- _AIM OF THE TASK_
Could you report every line from the entries that includes the word "Warning"?
━━━━━ RECORDS SUPPLIED ━━━━━
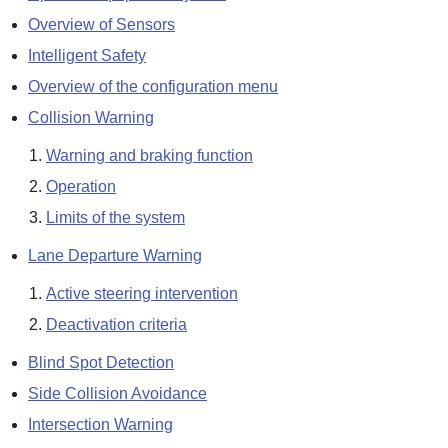
Overview of Sensors
Intelligent Safety
Overview of the configuration menu
Collision Warning
Warning and braking function
Operation
Limits of the system
Lane Departure Warning
Active steering intervention
Deactivation criteria
Blind Spot Detection
Side Collision Avoidance
Intersection Warning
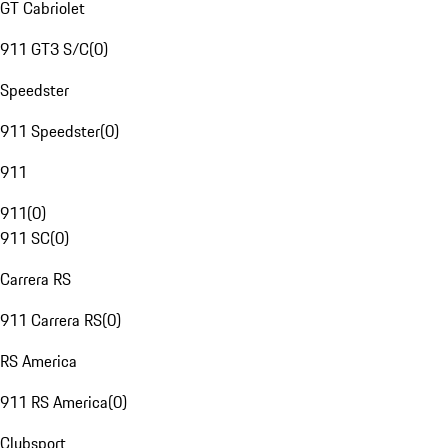
GT Cabriolet
911 GT3 S/C
(
0
)
Speedster
911 Speedster
(
0
)
911
911
(
0
)
911 SC
(
0
)
Carrera RS
911 Carrera RS
(
0
)
RS America
911 RS America
(
0
)
Clubsport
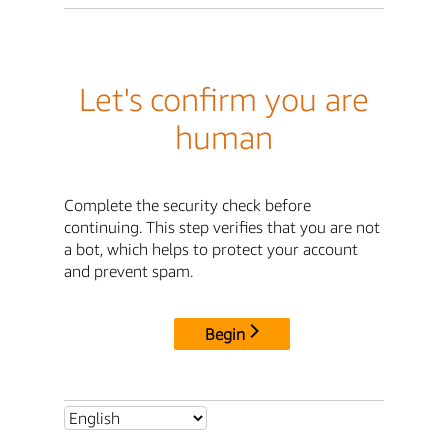
Let's confirm you are
human
Complete the security check before
continuing. This step verifies that you are not
a bot, which helps to protect your account
and prevent spam.
Begin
━━━━━
- _RESULT OF THE TASK_
Collision Warning
Warning and braking function
Lane Departure Warning
Intersection Warning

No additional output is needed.